Repeat the following records line for line, with no changes.

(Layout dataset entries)
(begin)

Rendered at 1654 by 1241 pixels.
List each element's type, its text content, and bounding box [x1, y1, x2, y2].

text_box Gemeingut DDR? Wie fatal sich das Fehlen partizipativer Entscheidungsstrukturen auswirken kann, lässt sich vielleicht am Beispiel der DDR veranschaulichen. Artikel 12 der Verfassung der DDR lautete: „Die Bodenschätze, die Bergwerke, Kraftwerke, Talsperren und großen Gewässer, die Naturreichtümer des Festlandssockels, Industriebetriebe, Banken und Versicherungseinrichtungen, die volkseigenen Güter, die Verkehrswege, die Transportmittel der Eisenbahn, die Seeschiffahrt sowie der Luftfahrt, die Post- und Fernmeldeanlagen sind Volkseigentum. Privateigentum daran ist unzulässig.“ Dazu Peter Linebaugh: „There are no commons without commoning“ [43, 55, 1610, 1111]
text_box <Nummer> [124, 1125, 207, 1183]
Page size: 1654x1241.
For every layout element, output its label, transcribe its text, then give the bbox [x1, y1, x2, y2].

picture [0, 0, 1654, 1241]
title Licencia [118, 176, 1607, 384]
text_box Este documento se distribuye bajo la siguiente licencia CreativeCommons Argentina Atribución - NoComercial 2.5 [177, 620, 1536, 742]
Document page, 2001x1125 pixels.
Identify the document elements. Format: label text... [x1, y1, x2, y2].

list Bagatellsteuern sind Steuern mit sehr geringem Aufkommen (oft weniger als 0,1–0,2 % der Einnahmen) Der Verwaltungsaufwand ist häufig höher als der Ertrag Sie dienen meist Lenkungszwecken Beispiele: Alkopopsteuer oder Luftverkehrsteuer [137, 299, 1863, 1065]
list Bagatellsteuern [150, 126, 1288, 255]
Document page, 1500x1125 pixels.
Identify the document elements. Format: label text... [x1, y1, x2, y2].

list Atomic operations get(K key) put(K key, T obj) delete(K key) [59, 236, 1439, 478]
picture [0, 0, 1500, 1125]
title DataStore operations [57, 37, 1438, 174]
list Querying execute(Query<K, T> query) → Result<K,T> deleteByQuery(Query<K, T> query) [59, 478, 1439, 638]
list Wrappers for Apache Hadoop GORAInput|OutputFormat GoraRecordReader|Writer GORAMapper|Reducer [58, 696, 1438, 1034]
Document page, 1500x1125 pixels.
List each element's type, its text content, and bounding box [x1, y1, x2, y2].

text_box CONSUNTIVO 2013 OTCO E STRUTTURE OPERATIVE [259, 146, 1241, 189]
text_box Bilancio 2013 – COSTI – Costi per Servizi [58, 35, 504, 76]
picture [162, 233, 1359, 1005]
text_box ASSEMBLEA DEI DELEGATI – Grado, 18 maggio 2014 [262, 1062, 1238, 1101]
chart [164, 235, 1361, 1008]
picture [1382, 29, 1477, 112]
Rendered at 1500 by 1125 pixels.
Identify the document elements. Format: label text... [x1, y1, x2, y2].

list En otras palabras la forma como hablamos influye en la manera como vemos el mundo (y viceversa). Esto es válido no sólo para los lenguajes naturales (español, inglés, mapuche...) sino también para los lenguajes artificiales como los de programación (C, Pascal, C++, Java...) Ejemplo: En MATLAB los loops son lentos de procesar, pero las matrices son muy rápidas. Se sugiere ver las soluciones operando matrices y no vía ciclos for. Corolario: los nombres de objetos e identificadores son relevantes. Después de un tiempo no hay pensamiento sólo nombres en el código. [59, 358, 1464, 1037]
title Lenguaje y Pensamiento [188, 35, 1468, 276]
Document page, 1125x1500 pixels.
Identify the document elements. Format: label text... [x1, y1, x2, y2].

(end)

Written answer:
Rendered at 1654 by 1241 pixels.
List each element's type, its text content, and bounding box [x1, y1, x2, y2].

text_box Gemeingut DDR? Wie fatal sich das Fehlen partizipativer Entscheidungsstrukturen auswirken kann, lässt sich vielleicht am Beispiel der DDR veranschaulichen. Artikel 12 der Verfassung der DDR lautete: „Die Bodenschätze, die Bergwerke, Kraftwerke, Talsperren und großen Gewässer, die Naturreichtümer des Festlandssockels, Industriebetriebe, Banken und Versicherungseinrichtungen, die volkseigenen Güter, die Verkehrswege, die Transportmittel der Eisenbahn, die Seeschiffahrt sowie der Luftfahrt, die Post- und Fernmeldeanlagen sind Volkseigentum. Privateigentum daran ist unzulässig.“ Dazu Peter Linebaugh: „There are no commons without commoning“ [43, 55, 1610, 1111]
text_box <Nummer> [124, 1125, 207, 1183]
Page size: 1654x1241.
For every layout element, output its label, transcribe its text, then give the bbox [x1, y1, x2, y2].

picture [0, 0, 1654, 1241]
title Licencia [118, 176, 1607, 384]
text_box Este documento se distribuye bajo la siguiente licencia CreativeCommons Argentina Atribución - NoComercial 2.5 [177, 620, 1536, 742]
Document page, 2001x1125 pixels.
Identify the document elements. Format: label text... [x1, y1, x2, y2].

list Bagatellsteuern sind Steuern mit sehr geringem Aufkommen (oft weniger als 0,1–0,2 % der Einnahmen) Der Verwaltungsaufwand ist häufig höher als der Ertrag Sie dienen meist Lenkungszwecken Beispiele: Alkopopsteuer oder Luftverkehrsteuer [137, 299, 1863, 1065]
list Bagatellsteuern [150, 126, 1288, 255]
Document page, 1500x1125 pixels.
Identify the document elements. Format: label text... [x1, y1, x2, y2].

list Atomic operations get(K key) put(K key, T obj) delete(K key) [59, 236, 1439, 478]
picture [0, 0, 1500, 1125]
title DataStore operations [57, 37, 1438, 174]
list Querying execute(Query<K, T> query) → Result<K,T> deleteByQuery(Query<K, T> query) [59, 478, 1439, 638]
list Wrappers for Apache Hadoop GORAInput|OutputFormat GoraRecordReader|Writer GORAMapper|Reducer [58, 696, 1438, 1034]
Document page, 1500x1125 pixels.
List each element's type, its text content, and bounding box [x1, y1, x2, y2].

text_box CONSUNTIVO 2013 OTCO E STRUTTURE OPERATIVE [259, 146, 1241, 189]
text_box Bilancio 2013 – COSTI – Costi per Servizi [58, 35, 504, 76]
picture [162, 233, 1359, 1005]
text_box ASSEMBLEA DEI DELEGATI – Grado, 18 maggio 2014 [262, 1062, 1238, 1101]
chart [164, 235, 1361, 1008]
picture [1382, 29, 1477, 112]
Rendered at 1500 by 1125 pixels.
Identify the document elements. Format: label text... [x1, y1, x2, y2].

list En otras palabras la forma como hablamos influye en la manera como vemos el mundo (y viceversa). Esto es válido no sólo para los lenguajes naturales (español, inglés, mapuche...) sino también para los lenguajes artificiales como los de programación (C, Pascal, C++, Java...) Ejemplo: En MATLAB los loops son lentos de procesar, pero las matrices son muy rápidas. Se sugiere ver las soluciones operando matrices y no vía ciclos for. Corolario: los nombres de objetos e identificadores son relevantes. Después de un tiempo no hay pensamiento sólo nombres en el código. [59, 358, 1464, 1037]
title Lenguaje y Pensamiento [188, 35, 1468, 276]
Document page, 1125x1500 pixels.
Identify the document elements. Format: label text... [x1, y1, x2, y2].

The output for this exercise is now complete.